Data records
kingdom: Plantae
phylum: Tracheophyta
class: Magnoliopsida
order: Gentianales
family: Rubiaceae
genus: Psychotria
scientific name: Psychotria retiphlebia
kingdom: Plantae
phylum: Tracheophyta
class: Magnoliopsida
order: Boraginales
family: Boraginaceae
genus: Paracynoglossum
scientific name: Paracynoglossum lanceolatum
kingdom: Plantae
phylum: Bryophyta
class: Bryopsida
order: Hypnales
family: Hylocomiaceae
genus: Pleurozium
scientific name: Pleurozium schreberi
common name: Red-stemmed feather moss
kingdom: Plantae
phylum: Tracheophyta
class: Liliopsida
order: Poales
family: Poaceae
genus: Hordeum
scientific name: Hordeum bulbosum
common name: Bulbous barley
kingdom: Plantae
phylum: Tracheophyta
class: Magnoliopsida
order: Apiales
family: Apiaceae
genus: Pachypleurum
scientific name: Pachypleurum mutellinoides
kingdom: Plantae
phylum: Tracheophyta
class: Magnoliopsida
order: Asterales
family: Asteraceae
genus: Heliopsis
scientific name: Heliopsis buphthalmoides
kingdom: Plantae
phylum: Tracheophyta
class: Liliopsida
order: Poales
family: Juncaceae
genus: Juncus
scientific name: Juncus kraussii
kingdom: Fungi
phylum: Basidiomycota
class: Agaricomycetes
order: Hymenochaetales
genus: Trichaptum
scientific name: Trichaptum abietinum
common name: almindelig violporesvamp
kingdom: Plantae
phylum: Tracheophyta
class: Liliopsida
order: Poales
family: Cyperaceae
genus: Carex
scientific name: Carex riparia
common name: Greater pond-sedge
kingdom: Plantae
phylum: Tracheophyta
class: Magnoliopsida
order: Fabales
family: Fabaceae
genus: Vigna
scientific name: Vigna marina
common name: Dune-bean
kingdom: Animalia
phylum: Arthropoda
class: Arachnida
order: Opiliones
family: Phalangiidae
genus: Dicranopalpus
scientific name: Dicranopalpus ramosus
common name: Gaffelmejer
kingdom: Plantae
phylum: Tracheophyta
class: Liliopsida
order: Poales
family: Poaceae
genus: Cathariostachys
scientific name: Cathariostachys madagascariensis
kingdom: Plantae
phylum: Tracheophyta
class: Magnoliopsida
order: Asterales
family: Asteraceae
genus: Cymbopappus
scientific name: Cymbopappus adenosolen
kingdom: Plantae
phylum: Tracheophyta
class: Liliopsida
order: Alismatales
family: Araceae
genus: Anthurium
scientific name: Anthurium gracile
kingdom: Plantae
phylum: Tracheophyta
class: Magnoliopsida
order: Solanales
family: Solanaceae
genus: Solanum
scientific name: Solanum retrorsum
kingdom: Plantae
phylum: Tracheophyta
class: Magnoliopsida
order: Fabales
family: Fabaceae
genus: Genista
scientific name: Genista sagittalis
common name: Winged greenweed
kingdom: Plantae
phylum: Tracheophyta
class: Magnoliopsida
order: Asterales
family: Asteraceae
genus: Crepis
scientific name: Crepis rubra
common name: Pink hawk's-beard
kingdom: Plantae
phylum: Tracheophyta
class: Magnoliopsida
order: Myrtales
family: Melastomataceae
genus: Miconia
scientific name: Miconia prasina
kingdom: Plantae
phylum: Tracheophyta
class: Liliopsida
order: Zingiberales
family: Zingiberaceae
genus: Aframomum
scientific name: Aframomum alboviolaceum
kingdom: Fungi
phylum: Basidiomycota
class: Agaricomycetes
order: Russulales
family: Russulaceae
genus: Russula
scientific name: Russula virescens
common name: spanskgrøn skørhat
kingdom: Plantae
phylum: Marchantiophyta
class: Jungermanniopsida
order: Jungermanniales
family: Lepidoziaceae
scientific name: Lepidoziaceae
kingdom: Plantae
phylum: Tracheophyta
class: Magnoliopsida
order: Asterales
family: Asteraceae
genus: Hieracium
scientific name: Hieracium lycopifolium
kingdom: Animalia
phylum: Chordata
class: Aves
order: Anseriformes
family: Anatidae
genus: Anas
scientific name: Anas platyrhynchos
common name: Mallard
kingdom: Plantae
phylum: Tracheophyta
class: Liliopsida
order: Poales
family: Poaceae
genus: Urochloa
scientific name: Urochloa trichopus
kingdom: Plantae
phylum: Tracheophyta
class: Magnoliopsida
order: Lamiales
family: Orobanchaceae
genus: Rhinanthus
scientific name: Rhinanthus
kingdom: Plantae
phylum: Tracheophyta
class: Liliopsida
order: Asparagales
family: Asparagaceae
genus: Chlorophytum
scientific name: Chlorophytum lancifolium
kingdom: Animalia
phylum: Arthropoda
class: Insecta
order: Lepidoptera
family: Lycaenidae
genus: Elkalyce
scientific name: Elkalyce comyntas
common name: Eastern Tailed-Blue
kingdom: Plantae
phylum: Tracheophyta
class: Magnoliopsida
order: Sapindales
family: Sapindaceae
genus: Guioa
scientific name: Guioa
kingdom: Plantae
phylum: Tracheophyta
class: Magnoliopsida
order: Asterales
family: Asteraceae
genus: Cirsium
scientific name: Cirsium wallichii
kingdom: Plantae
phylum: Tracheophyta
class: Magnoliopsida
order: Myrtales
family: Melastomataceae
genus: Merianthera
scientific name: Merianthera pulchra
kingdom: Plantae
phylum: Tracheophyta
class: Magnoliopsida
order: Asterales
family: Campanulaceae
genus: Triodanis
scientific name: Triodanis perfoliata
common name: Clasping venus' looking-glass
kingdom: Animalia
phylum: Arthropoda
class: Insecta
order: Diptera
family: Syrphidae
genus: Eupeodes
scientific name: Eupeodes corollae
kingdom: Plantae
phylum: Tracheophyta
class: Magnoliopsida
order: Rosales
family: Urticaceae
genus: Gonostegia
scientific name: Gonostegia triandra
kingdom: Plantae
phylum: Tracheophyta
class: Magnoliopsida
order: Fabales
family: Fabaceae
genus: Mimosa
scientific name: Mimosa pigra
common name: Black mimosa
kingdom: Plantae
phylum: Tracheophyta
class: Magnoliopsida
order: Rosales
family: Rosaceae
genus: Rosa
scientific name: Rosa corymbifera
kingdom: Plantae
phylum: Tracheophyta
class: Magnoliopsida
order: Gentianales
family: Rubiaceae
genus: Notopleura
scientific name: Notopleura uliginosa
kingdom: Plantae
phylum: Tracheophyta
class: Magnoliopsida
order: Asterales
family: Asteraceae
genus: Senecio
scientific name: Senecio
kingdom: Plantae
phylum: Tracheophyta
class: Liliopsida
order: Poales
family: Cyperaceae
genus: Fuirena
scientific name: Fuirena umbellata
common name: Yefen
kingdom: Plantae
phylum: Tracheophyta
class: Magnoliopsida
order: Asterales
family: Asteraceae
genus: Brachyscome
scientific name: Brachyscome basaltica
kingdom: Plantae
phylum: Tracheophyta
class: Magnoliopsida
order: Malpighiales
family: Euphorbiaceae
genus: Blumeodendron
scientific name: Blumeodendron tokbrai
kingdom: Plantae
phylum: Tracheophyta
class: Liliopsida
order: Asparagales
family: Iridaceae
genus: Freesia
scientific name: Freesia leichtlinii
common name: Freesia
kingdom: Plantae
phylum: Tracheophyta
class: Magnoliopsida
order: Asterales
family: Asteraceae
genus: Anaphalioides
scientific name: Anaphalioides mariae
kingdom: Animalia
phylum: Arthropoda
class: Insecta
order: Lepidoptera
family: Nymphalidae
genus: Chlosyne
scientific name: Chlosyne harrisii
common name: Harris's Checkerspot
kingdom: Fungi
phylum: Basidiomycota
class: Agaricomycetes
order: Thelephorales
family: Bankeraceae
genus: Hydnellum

Problem requirements ▸
Put every line of the entries above into a Markdown table with two columns, Row and Line. Number the rows in order and leave out blank lines.

Correct response ▸
| Row | Line |
|---|---|
| 1 | kingdom: Plantae |
| 2 | phylum: Tracheophyta |
| 3 | class: Magnoliopsida |
| 4 | order: Gentianales |
| 5 | family: Rubiaceae |
| 6 | genus: Psychotria |
| 7 | scientific name: Psychotria retiphlebia |
| 8 | kingdom: Plantae |
| 9 | phylum: Tracheophyta |
| 10 | class: Magnoliopsida |
| 11 | order: Boraginales |
| 12 | family: Boraginaceae |
| 13 | genus: Paracynoglossum |
| 14 | scientific name: Paracynoglossum lanceolatum |
| 15 | kingdom: Plantae |
| 16 | phylum: Bryophyta |
| 17 | class: Bryopsida |
| 18 | order: Hypnales |
| 19 | family: Hylocomiaceae |
| 20 | genus: Pleurozium |
| 21 | scientific name: Pleurozium schreberi |
| 22 | common name: Red-stemmed feather moss |
| 23 | kingdom: Plantae |
| 24 | phylum: Tracheophyta |
| 25 | class: Liliopsida |
| 26 | order: Poales |
| 27 | family: Poaceae |
| 28 | genus: Hordeum |
| 29 | scientific name: Hordeum bulbosum |
| 30 | common name: Bulbous barley |
| 31 | kingdom: Plantae |
| 32 | phylum: Tracheophyta |
| 33 | class: Magnoliopsida |
| 34 | order: Apiales |
| 35 | family: Apiaceae |
| 36 | genus: Pachypleurum |
| 37 | scientific name: Pachypleurum mutellinoides |
| 38 | kingdom: Plantae |
| 39 | phylum: Tracheophyta |
| 40 | class: Magnoliopsida |
| 41 | order: Asterales |
| 42 | family: Asteraceae |
| 43 | genus: Heliopsis |
| 44 | scientific name: Heliopsis buphthalmoides |
| 45 | kingdom: Plantae |
| 46 | phylum: Tracheophyta |
| 47 | class: Liliopsida |
| 48 | order: Poales |
| 49 | family: Juncaceae |
| 50 | genus: Juncus |
| 51 | scientific name: Juncus kraussii |
| 52 | kingdom: Fungi |
| 53 | phylum: Basidiomycota |
| 54 | class: Agaricomycetes |
| 55 | order: Hymenochaetales |
| 56 | genus: Trichaptum |
| 57 | scientific name: Trichaptum abietinum |
| 58 | common name: almindelig violporesvamp |
| 59 | kingdom: Plantae |
| 60 | phylum: Tracheophyta |
| 61 | class: Liliopsida |
| 62 | order: Poales |
| 63 | family: Cyperaceae |
| 64 | genus: Carex |
| 65 | scientific name: Carex riparia |
| 66 | common name: Greater pond-sedge |
| 67 | kingdom: Plantae |
| 68 | phylum: Tracheophyta |
| 69 | class: Magnoliopsida |
| 70 | order: Fabales |
| 71 | family: Fabaceae |
| 72 | genus: Vigna |
| 73 | scientific name: Vigna marina |
| 74 | common name: Dune-bean |
| 75 | kingdom: Animalia |
| 76 | phylum: Arthropoda |
| 77 | class: Arachnida |
| 78 | order: Opiliones |
| 79 | family: Phalangiidae |
| 80 | genus: Dicranopalpus |
| 81 | scientific name: Dicranopalpus ramosus |
| 82 | common name: Gaffelmejer |
| 83 | kingdom: Plantae |
| 84 | phylum: Tracheophyta |
| 85 | class: Liliopsida |
| 86 | order: Poales |
| 87 | family: Poaceae |
| 88 | genus: Cathariostachys |
| 89 | scientific name: Cathariostachys madagascariensis |
| 90 | kingdom: Plantae |
| 91 | phylum: Tracheophyta |
| 92 | class: Magnoliopsida |
| 93 | order: Asterales |
| 94 | family: Asteraceae |
| 95 | genus: Cymbopappus |
| 96 | scientific name: Cymbopappus adenosolen |
| 97 | kingdom: Plantae |
| 98 | phylum: Tracheophyta |
| 99 | class: Liliopsida |
| 100 | order: Alismatales |
| 101 | family: Araceae |
| 102 | genus: Anthurium |
| 103 | scientific name: Anthurium gracile |
| 104 | kingdom: Plantae |
| 105 | phylum: Tracheophyta |
| 106 | class: Magnoliopsida |
| 107 | order: Solanales |
| 108 | family: Solanaceae |
| 109 | genus: Solanum |
| 110 | scientific name: Solanum retrorsum |
| 111 | kingdom: Plantae |
| 112 | phylum: Tracheophyta |
| 113 | class: Magnoliopsida |
| 114 | order: Fabales |
| 115 | family: Fabaceae |
| 116 | genus: Genista |
| 117 | scientific name: Genista sagittalis |
| 118 | common name: Winged greenweed |
| 119 | kingdom: Plantae |
| 120 | phylum: Tracheophyta |
| 121 | class: Magnoliopsida |
| 122 | order: Asterales |
| 123 | family: Asteraceae |
| 124 | genus: Crepis |
| 125 | scientific name: Crepis rubra |
| 126 | common name: Pink hawk's-beard |
| 127 | kingdom: Plantae |
| 128 | phylum: Tracheophyta |
| 129 | class: Magnoliopsida |
| 130 | order: Myrtales |
| 131 | family: Melastomataceae |
| 132 | genus: Miconia |
| 133 | scientific name: Miconia prasina |
| 134 | kingdom: Plantae |
| 135 | phylum: Tracheophyta |
| 136 | class: Liliopsida |
| 137 | order: Zingiberales |
| 138 | family: Zingiberaceae |
| 139 | genus: Aframomum |
| 140 | scientific name: Aframomum alboviolaceum |
| 141 | kingdom: Fungi |
| 142 | phylum: Basidiomycota |
| 143 | class: Agaricomycetes |
| 144 | order: Russulales |
| 145 | family: Russulaceae |
| 146 | genus: Russula |
| 147 | scientific name: Russula virescens |
| 148 | common name: spanskgrøn skørhat |
| 149 | kingdom: Plantae |
| 150 | phylum: Marchantiophyta |
| 151 | class: Jungermanniopsida |
| 152 | order: Jungermanniales |
| 153 | family: Lepidoziaceae |
| 154 | scientific name: Lepidoziaceae |
| 155 | kingdom: Plantae |
| 156 | phylum: Tracheophyta |
| 157 | class: Magnoliopsida |
| 158 | order: Asterales |
| 159 | family: Asteraceae |
| 160 | genus: Hieracium |
| 161 | scientific name: Hieracium lycopifolium |
| 162 | kingdom: Animalia |
| 163 | phylum: Chordata |
| 164 | class: Aves |
| 165 | order: Anseriformes |
| 166 | family: Anatidae |
| 167 | genus: Anas |
| 168 | scientific name: Anas platyrhynchos |
| 169 | common name: Mallard |
| 170 | kingdom: Plantae |
| 171 | phylum: Tracheophyta |
| 172 | class: Liliopsida |
| 173 | order: Poales |
| 174 | family: Poaceae |
| 175 | genus: Urochloa |
| 176 | scientific name: Urochloa trichopus |
| 177 | kingdom: Plantae |
| 178 | phylum: Tracheophyta |
| 179 | class: Magnoliopsida |
| 180 | order: Lamiales |
| 181 | family: Orobanchaceae |
| 182 | genus: Rhinanthus |
| 183 | scientific name: Rhinanthus |
| 184 | kingdom: Plantae |
| 185 | phylum: Tracheophyta |
| 186 | class: Liliopsida |
| 187 | order: Asparagales |
| 188 | family: Asparagaceae |
| 189 | genus: Chlorophytum |
| 190 | scientific name: Chlorophytum lancifolium |
| 191 | kingdom: Animalia |
| 192 | phylum: Arthropoda |
| 193 | class: Insecta |
| 194 | order: Lepidoptera |
| 195 | family: Lycaenidae |
| 196 | genus: Elkalyce |
| 197 | scientific name: Elkalyce comyntas |
| 198 | common name: Eastern Tailed-Blue |
| 199 | kingdom: Plantae |
| 200 | phylum: Tracheophyta |
| 201 | class: Magnoliopsida |
| 202 | order: Sapindales |
| 203 | family: Sapindaceae |
| 204 | genus: Guioa |
| 205 | scientific name: Guioa |
| 206 | kingdom: Plantae |
| 207 | phylum: Tracheophyta |
| 208 | class: Magnoliopsida |
| 209 | order: Asterales |
| 210 | family: Asteraceae |
| 211 | genus: Cirsium |
| 212 | scientific name: Cirsium wallichii |
| 213 | kingdom: Plantae |
| 214 | phylum: Tracheophyta |
| 215 | class: Magnoliopsida |
| 216 | order: Myrtales |
| 217 | family: Melastomataceae |
| 218 | genus: Merianthera |
| 219 | scientific name: Merianthera pulchra |
| 220 | kingdom: Plantae |
| 221 | phylum: Tracheophyta |
| 222 | class: Magnoliopsida |
| 223 | order: Asterales |
| 224 | family: Campanulaceae |
| 225 | genus: Triodanis |
| 226 | scientific name: Triodanis perfoliata |
| 227 | common name: Clasping venus' looking-glass |
| 228 | kingdom: Animalia |
| 229 | phylum: Arthropoda |
| 230 | class: Insecta |
| 231 | order: Diptera |
| 232 | family: Syrphidae |
| 233 | genus: Eupeodes |
| 234 | scientific name: Eupeodes corollae |
| 235 | kingdom: Plantae |
| 236 | phylum: Tracheophyta |
| 237 | class: Magnoliopsida |
| 238 | order: Rosales |
| 239 | family: Urticaceae |
| 240 | genus: Gonostegia |
| 241 | scientific name: Gonostegia triandra |
| 242 | kingdom: Plantae |
| 243 | phylum: Tracheophyta |
| 244 | class: Magnoliopsida |
| 245 | order: Fabales |
| 246 | family: Fabaceae |
| 247 | genus: Mimosa |
| 248 | scientific name: Mimosa pigra |
| 249 | common name: Black mimosa |
| 250 | kingdom: Plantae |
| 251 | phylum: Tracheophyta |
| 252 | class: Magnoliopsida |
| 253 | order: Rosales |
| 254 | family: Rosaceae |
| 255 | genus: Rosa |
| 256 | scientific name: Rosa corymbifera |
| 257 | kingdom: Plantae |
| 258 | phylum: Tracheophyta |
| 259 | class: Magnoliopsida |
| 260 | order: Gentianales |
| 261 | family: Rubiaceae |
| 262 | genus: Notopleura |
| 263 | scientific name: Notopleura uliginosa |
| 264 | kingdom: Plantae |
| 265 | phylum: Tracheophyta |
| 266 | class: Magnoliopsida |
| 267 | order: Asterales |
| 268 | family: Asteraceae |
| 269 | genus: Senecio |
| 270 | scientific name: Senecio |
| 271 | kingdom: Plantae |
| 272 | phylum: Tracheophyta |
| 273 | class: Liliopsida |
| 274 | order: Poales |
| 275 | family: Cyperaceae |
| 276 | genus: Fuirena |
| 277 | scientific name: Fuirena umbellata |
| 278 | common name: Yefen |
| 279 | kingdom: Plantae |
| 280 | phylum: Tracheophyta |
| 281 | class: Magnoliopsida |
| 282 | order: Asterales |
| 283 | family: Asteraceae |
| 284 | genus: Brachyscome |
| 285 | scientific name: Brachyscome basaltica |
| 286 | kingdom: Plantae |
| 287 | phylum: Tracheophyta |
| 288 | class: Magnoliopsida |
| 289 | order: Malpighiales |
| 290 | family: Euphorbiaceae |
| 291 | genus: Blumeodendron |
| 292 | scientific name: Blumeodendron tokbrai |
| 293 | kingdom: Plantae |
| 294 | phylum: Tracheophyta |
| 295 | class: Liliopsida |
| 296 | order: Asparagales |
| 297 | family: Iridaceae |
| 298 | genus: Freesia |
| 299 | scientific name: Freesia leichtlinii |
| 300 | common name: Freesia |
| 301 | kingdom: Plantae |
| 302 | phylum: Tracheophyta |
| 303 | class: Magnoliopsida |
| 304 | order: Asterales |
| 305 | family: Asteraceae |
| 306 | genus: Anaphalioides |
| 307 | scientific name: Anaphalioides mariae |
| 308 | kingdom: Animalia |
| 309 | phylum: Arthropoda |
| 310 | class: Insecta |
| 311 | order: Lepidoptera |
| 312 | family: Nymphalidae |
| 313 | genus: Chlosyne |
| 314 | scientific name: Chlosyne harrisii |
| 315 | common name: Harris's Checkerspot |
| 316 | kingdom: Fungi |
| 317 | phylum: Basidiomycota |
| 318 | class: Agaricomycetes |
| 319 | order: Thelephorales |
| 320 | family: Bankeraceae |
| 321 | genus: Hydnellum |